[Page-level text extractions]
-- Opening Marker --
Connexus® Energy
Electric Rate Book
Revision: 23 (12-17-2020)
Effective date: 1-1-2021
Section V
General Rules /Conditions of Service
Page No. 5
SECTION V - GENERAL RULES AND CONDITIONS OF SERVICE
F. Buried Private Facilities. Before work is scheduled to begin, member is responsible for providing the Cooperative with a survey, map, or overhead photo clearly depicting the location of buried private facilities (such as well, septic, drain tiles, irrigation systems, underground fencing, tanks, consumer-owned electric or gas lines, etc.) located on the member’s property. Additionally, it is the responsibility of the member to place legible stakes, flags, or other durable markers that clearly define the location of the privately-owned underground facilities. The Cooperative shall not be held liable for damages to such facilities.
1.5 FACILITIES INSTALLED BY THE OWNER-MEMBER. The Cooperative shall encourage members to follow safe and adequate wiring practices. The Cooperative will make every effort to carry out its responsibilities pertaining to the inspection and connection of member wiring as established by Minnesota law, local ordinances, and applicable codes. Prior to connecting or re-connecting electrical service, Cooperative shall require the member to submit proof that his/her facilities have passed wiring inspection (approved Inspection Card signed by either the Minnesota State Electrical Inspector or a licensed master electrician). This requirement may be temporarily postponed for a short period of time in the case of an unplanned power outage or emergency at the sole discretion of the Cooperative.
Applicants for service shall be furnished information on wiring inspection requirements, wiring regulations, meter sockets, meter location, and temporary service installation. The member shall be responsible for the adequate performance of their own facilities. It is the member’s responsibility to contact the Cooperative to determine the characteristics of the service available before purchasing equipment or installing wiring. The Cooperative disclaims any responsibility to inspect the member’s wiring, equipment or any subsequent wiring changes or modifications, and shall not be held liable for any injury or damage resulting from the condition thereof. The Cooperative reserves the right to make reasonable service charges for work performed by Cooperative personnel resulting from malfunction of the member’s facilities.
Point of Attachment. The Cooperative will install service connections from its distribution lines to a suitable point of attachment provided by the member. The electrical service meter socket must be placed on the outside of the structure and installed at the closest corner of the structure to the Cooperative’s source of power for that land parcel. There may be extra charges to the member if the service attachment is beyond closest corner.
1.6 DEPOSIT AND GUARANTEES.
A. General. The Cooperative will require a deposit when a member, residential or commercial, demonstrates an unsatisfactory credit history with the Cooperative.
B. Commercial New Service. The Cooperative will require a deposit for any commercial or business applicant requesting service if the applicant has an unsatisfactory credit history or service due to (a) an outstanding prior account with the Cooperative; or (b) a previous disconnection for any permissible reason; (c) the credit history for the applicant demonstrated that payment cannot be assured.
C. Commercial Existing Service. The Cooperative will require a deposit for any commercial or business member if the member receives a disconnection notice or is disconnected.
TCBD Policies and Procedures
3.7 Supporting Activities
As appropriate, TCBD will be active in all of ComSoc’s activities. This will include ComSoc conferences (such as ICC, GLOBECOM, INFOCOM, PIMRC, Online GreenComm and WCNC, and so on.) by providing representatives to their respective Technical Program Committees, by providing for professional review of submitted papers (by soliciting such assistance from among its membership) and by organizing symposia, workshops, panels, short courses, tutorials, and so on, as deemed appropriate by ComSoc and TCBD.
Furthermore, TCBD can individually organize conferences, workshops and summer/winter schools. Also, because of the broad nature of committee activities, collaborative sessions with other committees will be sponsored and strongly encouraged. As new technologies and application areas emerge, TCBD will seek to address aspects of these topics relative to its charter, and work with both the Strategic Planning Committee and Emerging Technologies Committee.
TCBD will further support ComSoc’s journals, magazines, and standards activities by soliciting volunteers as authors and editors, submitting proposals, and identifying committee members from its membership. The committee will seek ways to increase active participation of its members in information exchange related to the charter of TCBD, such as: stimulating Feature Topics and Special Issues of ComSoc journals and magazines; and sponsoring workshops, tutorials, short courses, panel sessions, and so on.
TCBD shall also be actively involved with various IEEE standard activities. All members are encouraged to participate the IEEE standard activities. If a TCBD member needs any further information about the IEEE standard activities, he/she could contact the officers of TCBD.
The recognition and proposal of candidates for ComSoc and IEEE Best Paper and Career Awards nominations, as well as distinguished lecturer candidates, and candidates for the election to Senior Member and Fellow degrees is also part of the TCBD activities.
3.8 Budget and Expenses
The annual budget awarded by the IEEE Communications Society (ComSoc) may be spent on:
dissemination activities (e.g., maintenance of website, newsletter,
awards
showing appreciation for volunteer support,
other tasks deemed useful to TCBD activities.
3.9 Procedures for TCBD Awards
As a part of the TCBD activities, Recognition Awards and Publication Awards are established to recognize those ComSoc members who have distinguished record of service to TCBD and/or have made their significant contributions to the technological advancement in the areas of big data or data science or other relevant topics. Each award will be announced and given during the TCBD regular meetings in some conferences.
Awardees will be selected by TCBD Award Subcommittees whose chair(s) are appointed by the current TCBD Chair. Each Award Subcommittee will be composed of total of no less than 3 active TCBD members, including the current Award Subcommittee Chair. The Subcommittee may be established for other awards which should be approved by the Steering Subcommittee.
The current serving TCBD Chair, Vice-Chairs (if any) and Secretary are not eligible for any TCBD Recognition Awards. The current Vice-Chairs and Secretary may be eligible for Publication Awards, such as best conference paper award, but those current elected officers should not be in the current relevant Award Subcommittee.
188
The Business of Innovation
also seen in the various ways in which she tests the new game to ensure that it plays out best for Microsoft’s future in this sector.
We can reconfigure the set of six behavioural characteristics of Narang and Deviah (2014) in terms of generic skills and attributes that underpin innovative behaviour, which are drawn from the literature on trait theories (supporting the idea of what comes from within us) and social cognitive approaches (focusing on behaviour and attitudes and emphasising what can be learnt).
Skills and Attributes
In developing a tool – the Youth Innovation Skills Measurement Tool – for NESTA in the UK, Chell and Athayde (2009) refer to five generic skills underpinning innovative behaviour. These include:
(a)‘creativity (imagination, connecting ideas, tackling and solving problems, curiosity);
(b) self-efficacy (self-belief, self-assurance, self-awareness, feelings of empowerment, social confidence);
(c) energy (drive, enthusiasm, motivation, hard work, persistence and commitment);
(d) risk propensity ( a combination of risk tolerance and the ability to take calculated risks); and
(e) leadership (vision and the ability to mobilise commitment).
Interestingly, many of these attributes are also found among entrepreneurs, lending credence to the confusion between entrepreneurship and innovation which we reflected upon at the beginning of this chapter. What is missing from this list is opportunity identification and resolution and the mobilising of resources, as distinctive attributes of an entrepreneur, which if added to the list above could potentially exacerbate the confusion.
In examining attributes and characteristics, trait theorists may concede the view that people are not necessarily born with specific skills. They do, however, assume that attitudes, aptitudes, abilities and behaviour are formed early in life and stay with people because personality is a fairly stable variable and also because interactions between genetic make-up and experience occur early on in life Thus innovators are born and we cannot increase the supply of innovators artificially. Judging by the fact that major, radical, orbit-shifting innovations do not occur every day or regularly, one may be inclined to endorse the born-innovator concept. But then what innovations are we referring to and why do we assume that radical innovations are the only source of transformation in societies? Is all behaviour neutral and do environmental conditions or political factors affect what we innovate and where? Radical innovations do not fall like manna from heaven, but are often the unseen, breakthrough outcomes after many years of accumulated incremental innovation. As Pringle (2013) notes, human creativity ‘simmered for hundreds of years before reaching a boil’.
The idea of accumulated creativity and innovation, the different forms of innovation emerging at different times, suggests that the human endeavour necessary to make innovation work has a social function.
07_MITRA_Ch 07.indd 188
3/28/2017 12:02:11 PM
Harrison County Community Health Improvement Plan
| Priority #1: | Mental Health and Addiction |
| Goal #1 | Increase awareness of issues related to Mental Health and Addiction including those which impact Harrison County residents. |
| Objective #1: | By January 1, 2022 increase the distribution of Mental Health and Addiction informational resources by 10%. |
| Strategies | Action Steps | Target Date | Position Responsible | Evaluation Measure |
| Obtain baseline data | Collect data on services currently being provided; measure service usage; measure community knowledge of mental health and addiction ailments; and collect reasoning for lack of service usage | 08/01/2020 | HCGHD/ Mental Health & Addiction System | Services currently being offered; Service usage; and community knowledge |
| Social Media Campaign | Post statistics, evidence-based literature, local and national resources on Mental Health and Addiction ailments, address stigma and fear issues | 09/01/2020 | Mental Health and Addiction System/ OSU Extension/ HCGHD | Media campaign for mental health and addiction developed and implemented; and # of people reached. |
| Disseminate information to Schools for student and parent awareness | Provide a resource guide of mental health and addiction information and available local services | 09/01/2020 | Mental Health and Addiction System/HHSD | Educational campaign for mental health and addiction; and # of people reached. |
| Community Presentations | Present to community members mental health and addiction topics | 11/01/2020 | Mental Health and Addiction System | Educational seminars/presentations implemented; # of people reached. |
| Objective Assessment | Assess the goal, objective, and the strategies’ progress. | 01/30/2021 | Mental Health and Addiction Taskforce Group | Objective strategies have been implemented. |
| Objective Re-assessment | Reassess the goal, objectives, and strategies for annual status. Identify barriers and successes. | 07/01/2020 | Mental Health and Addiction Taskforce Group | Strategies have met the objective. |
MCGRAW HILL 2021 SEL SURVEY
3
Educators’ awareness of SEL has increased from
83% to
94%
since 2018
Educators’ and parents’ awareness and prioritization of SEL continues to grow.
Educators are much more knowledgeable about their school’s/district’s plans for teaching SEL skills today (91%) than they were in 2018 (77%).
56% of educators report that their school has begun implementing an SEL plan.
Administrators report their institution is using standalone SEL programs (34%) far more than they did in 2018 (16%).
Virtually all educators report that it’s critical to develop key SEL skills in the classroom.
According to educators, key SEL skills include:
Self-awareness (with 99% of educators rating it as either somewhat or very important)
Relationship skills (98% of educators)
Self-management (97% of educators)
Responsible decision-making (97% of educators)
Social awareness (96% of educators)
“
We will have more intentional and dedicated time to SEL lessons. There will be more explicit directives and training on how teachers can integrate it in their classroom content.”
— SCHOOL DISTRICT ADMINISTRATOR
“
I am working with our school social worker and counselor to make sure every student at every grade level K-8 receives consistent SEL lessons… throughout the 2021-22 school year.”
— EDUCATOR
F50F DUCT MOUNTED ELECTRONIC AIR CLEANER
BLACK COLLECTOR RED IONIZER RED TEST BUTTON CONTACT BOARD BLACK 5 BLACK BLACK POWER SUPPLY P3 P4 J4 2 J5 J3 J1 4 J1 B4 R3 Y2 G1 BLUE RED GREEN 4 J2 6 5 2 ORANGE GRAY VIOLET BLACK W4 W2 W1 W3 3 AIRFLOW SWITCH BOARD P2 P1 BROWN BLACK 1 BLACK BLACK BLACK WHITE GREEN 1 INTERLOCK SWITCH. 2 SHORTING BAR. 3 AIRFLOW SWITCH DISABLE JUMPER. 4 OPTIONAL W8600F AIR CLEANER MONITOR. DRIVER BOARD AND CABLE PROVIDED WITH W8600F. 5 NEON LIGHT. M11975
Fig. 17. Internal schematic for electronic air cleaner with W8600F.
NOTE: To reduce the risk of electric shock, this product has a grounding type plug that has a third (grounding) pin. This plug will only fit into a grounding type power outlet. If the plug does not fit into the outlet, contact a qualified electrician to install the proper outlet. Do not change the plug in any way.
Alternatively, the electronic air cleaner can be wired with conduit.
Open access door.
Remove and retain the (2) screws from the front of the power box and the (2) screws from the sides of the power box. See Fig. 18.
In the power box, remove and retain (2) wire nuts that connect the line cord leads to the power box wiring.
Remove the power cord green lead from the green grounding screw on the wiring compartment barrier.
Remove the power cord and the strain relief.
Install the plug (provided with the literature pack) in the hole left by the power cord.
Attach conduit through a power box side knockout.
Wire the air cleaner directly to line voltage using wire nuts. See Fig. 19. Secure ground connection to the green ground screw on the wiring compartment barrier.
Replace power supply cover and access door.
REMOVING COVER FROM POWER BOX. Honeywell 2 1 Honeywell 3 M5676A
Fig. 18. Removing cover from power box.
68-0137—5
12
-- Closing Marker --
**Required action**
Once the line containing "F. Buried Private" has been written out, please stop; every line before it, back to the first line of the records above, should be given exactly.

**Completed task**
Connexus® Energy
Electric Rate Book
Revision: 23 (12-17-2020)
Effective date: 1-1-2021
Section V
General Rules /Conditions of Service
Page No. 5
SECTION V - GENERAL RULES AND CONDITIONS OF SERVICE
F. Buried Private Facilities. Before work is scheduled to begin, member is responsible for providing the Cooperative with a survey, map, or overhead photo clearly depicting the location of buried private facilities (such as well, septic, drain tiles, irrigation systems, underground fencing, tanks, consumer-owned electric or gas lines, etc.) located on the member’s property. Additionally, it is the responsibility of the member to place legible stakes, flags, or other durable markers that clearly define the location of the privately-owned underground facilities. The Cooperative shall not be held liable for damages to such facilities.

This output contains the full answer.